“Dressed up like a million dollar trooper / Trying hard to look like Gary Cooper. Puttin’ on the ritz.” Irving Berlin’s lyric, played as we trooped out of this 28-minute, 130-ish-look show, was a fitting full stop for a collection that leant lovingly on a 100-year-old paradigm of masculine elegance.
That paradigm—an elegant, tailored, 20th-century perhaps-gentleman of leisure—came sometimes heavily accented by Dolce & Gabbana’s own heritage of menswear expression. So there was a section of wide-wale corduroy suiting teamed with flat caps and brown leather outerwear that harked back to the label’s earliest Sicilian-inspired collections. And the eye-melting section—actually, there were two of these sections—that pulsed with metallic brocade and jacquard suiting whose patterns were taken from the decorative Byzantine frescoes in Venice, Rome, and Monreale was very D&G.
A great deal of this collection, however, bore a less heavily stamped house signature and instead took time to explore, luxuriate in, and subtly update archetypical tropes of masculine dressing from the interwar years. The whole vibe was back-to-analog. At the end of the stage, company tailoring workers gave fittings and made alterations. A finely spoken English master of ceremonies provided a running commentary of each section—sometimes reverting to serviceable Italian—just as you imagine the first menswear shows at Pitti in the 1950s would have been narrated on the newsreels.
Opening black and white sections presented a distinctly late-1920s to 1930s silhouette of strong shouldered short jackets and straight-legged wide pants, which were updated—and slightly 1990s-ified—via a heavy break at the leg.
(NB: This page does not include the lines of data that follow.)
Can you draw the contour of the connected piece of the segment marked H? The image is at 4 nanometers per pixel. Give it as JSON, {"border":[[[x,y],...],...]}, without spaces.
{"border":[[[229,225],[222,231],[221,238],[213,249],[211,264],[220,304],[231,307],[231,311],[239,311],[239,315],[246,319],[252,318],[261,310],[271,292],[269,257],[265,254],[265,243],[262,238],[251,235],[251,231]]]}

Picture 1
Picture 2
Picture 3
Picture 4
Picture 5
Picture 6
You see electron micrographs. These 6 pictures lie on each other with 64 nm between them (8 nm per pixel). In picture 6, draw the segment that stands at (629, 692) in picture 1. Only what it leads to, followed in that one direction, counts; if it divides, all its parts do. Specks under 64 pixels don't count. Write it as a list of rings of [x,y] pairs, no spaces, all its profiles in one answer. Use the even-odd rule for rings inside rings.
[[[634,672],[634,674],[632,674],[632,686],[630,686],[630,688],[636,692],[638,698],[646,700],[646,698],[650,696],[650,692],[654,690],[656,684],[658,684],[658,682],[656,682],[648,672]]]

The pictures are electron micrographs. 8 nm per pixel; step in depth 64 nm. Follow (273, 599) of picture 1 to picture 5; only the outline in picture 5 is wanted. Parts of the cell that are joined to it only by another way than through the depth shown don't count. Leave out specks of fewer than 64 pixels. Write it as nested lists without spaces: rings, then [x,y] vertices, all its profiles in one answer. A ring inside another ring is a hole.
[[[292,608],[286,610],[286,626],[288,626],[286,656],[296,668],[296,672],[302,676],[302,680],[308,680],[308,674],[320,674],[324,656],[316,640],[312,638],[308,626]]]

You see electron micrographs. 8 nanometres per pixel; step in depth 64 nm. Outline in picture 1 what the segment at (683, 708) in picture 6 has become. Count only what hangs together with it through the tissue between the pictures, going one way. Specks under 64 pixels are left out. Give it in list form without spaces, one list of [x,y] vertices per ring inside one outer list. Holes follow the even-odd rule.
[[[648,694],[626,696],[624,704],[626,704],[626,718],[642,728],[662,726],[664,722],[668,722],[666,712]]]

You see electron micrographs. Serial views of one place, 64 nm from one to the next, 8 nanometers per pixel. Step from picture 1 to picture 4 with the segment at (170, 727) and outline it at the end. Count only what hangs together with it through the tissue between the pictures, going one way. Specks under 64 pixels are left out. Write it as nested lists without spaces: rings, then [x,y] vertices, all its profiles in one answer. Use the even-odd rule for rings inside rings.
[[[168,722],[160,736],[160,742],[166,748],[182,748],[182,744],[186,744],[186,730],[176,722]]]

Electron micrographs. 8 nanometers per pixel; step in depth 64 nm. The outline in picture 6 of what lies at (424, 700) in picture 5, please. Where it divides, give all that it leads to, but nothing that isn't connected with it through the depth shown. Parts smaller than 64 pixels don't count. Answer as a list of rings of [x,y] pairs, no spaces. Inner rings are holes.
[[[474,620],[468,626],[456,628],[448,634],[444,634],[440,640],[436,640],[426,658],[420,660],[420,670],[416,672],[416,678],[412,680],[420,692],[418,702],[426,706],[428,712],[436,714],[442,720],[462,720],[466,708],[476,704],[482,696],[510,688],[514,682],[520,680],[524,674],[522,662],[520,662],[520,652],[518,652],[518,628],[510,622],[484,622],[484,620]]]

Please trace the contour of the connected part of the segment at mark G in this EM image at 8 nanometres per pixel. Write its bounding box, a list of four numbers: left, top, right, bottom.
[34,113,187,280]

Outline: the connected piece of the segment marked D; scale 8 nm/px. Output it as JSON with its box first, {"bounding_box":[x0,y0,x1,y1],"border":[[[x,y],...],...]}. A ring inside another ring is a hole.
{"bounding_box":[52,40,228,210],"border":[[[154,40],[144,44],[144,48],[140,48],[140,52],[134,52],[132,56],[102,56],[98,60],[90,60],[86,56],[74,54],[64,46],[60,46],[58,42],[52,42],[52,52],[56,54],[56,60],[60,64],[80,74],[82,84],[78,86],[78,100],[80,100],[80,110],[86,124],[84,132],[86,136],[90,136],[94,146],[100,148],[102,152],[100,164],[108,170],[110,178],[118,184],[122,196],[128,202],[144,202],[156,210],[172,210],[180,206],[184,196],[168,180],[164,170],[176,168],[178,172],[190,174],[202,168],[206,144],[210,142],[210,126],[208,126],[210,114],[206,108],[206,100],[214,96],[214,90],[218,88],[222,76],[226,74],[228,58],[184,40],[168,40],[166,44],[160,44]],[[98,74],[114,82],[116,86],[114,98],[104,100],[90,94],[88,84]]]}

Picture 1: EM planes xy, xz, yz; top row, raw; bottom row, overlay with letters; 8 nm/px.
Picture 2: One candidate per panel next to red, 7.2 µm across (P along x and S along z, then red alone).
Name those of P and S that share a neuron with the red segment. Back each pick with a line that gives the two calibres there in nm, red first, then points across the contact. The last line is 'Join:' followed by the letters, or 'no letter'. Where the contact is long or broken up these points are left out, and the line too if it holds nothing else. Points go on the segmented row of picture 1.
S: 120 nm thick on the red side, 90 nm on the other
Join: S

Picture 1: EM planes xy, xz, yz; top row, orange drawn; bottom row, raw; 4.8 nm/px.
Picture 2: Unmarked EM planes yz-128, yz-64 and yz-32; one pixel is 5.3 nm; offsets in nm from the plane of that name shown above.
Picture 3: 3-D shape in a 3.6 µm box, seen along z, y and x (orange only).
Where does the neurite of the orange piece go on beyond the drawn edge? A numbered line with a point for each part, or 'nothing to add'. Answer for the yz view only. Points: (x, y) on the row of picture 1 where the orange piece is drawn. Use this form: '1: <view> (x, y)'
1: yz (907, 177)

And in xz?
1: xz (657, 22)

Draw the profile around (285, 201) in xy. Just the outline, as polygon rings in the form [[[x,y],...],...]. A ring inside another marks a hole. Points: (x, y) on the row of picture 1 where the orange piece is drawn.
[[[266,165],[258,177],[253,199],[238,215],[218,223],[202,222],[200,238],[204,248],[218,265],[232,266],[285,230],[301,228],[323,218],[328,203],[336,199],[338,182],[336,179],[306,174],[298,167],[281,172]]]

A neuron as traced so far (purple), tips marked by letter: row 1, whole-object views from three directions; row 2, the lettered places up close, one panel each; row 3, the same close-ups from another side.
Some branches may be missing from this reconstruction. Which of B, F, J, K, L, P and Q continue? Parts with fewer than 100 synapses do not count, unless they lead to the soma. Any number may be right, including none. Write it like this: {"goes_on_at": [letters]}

A passing cluster of heavily pomaded models in silk pajama suits printed with fountain pens or umbrellas (which along with ornately handled swagger sticks featured heavily as accessories) presented the notion of this man as a collector and aesthete. A new D&G logo in Art Deco font that resembled the personal monogram of some Rockefeller or Mellon from way back when featured on country-club knits above tweed check pants in the same high-waisted wide shape, but worn for the sake of contemporaneousness with sneakers instead of saddle shoes. That was not the only nod to now—there was a cool tracksuit in a check Bogie would have loved worn harmoniously beneath a raglan shouldered herringbone overcoat, but really these were few and far between.
So why go old-school glitz in 2019? Stefano Gabbana said: “We love today because of the freedom: Everybody feels free to dress in whatever and however they want. But we wanted to explore this style of elegance now, because it gives young men of today the opportunity to enjoy fashion in a way that is new for them. We have lost this sense of elegance recently—fashion is the mirror of the time—and of course we do sportswear and mix and match too. But we’ve found that a lot of the guys we have worked recently with get very excited at the prospect of wearing an amazing suit or a tuxedo—a really strong suit or a tuxedo, not something boring—because that is not something that is so available to them. And this kind of elegance is timeless.” All this show lacked was Lauren Bacall leaning against a piano.